Our treatment combination for advanced ESCC showed a favorable survival profile, and safety was tolerable.
尼妥珠单抗在食管鳞状细胞癌(ESCC)中显示出有前景的疗效。然而,尼妥珠单抗联合化疗和免疫疗法作为晚期ESCC患者的一线/新辅助治疗的疗效和安全性仍不清楚。
我们对2019年12月至2024年4月的晚期ESCC患者进行了一项真实世界研究。患者被分为可切除组和不可切除组。给药方案:尼妥珠单抗(400mg,每3周一次)联合化疗(白蛋白结合型紫杉醇:240mg/m²,紫杉醇脂质体:135 - 175mg/m²,铂类:200 - 400mg/m²,每3周一次)和免疫疗法(PD - 1/PD - L1:200 - 240mg,每3周一次)。总生存期(OS)和无进展生存期(PFS)是主要终点,客观缓解率(ORR)、疾病控制率(DCR)和安全性是次要终点。

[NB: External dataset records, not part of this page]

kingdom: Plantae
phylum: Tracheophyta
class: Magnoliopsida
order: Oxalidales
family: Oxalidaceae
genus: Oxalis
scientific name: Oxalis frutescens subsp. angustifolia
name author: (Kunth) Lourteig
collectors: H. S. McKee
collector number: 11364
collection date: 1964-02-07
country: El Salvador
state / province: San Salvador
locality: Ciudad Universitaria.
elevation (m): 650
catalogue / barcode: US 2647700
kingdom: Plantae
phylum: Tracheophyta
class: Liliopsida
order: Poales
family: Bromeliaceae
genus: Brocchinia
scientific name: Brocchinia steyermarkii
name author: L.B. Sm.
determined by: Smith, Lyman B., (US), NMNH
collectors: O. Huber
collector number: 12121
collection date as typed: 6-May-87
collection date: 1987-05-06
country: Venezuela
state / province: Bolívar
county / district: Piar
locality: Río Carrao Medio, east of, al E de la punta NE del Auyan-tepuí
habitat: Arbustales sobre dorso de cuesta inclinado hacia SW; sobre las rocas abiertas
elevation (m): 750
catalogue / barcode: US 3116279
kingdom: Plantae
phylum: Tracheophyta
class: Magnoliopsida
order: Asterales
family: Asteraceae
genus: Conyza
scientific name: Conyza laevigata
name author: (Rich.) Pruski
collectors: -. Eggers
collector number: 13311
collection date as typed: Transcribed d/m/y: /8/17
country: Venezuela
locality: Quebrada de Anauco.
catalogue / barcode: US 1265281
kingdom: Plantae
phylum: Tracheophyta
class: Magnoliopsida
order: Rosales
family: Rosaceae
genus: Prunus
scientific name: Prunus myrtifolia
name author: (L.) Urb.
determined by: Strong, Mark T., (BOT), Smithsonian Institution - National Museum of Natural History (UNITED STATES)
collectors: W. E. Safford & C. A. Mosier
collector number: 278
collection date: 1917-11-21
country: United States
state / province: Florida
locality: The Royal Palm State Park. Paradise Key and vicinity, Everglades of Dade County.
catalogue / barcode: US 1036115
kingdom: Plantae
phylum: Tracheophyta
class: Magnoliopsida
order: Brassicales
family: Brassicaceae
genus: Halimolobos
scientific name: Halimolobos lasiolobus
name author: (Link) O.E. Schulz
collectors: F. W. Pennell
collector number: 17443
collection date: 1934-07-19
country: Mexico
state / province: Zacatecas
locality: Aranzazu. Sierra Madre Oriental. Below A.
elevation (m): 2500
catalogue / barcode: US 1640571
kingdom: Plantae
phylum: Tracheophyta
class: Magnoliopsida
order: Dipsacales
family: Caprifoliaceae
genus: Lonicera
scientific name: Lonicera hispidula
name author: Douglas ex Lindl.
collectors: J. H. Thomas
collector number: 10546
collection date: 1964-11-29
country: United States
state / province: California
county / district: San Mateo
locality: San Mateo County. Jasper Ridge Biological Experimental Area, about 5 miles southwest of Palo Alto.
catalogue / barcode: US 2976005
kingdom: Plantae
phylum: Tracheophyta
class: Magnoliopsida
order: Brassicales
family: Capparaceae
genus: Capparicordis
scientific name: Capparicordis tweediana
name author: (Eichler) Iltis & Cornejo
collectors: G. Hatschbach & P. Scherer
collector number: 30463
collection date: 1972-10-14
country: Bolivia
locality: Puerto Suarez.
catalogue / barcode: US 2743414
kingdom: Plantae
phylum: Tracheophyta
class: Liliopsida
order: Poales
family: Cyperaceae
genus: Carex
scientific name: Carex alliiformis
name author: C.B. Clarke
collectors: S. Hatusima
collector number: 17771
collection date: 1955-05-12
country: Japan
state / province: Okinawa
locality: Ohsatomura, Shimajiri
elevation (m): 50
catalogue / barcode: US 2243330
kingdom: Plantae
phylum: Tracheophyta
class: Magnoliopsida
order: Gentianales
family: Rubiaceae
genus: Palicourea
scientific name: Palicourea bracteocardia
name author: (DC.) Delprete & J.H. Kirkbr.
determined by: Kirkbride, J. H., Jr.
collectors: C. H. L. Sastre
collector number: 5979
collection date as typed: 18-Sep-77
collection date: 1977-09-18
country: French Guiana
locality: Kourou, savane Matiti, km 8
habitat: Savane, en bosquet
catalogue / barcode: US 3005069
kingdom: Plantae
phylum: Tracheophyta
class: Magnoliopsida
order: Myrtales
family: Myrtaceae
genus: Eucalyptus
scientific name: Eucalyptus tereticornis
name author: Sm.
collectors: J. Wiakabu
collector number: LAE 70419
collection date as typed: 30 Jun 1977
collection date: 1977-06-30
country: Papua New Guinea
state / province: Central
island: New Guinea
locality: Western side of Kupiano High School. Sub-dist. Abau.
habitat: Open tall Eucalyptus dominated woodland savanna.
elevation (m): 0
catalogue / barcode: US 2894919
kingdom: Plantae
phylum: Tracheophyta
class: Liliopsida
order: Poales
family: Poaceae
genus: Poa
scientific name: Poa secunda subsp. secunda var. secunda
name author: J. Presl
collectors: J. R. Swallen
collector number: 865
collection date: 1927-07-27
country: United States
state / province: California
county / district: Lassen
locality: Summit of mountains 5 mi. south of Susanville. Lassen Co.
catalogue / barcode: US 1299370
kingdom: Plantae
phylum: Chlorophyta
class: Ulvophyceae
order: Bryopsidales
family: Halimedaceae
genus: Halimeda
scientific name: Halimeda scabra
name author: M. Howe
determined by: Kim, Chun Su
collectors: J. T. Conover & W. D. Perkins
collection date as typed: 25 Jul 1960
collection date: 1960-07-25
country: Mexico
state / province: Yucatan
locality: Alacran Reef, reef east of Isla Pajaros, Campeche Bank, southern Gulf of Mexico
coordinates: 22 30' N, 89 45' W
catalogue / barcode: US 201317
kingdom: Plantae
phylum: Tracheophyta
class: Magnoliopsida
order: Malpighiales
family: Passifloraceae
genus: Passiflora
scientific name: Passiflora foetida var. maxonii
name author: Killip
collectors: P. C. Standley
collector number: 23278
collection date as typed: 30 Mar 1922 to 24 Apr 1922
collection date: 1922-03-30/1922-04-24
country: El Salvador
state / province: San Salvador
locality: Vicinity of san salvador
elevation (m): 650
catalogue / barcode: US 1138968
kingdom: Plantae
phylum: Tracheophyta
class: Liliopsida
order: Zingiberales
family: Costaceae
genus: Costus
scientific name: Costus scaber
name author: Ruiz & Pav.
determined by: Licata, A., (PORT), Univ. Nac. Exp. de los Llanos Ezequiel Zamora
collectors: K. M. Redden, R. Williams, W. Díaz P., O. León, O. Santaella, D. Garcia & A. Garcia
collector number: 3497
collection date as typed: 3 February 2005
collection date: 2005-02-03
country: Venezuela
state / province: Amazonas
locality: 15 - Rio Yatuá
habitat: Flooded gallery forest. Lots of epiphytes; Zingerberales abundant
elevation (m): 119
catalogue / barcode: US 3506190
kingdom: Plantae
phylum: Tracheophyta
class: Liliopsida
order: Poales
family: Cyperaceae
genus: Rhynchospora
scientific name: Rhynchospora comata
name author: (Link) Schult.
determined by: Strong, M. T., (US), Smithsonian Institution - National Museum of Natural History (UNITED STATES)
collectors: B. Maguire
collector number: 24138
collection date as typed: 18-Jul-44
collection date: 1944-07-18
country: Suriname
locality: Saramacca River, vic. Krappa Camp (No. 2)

共纳入55例患者,可切除组15例,不可切除组40例。中位随访时间分别为36.70个月和34.00个月。在可切除组中,ORR为100.0%,DCR为100.0%,R0切除率为100.00%,1年OS为84.00%,2年OS为74.67%,中位OS为34.46个月,1年PFS为84.00%,2年PFS为37.33%,中位PFS为21.68个月。在不可切除组中,ORR为70.0%,DCR为90.0%,1年OS为76.70%,2年OS为51.29%,中位OS为28.06个月,1年PFS为56.64%,2年PFS为31.15%,中位PFS为14.95个月。14例(25.5%)患者发生了与尼妥珠单抗无关的3 - 5级不良事件(AE),未发生严重AE或死亡。
我们对晚期ESCC的治疗组合显示出良好的生存情况,且安全性可耐受。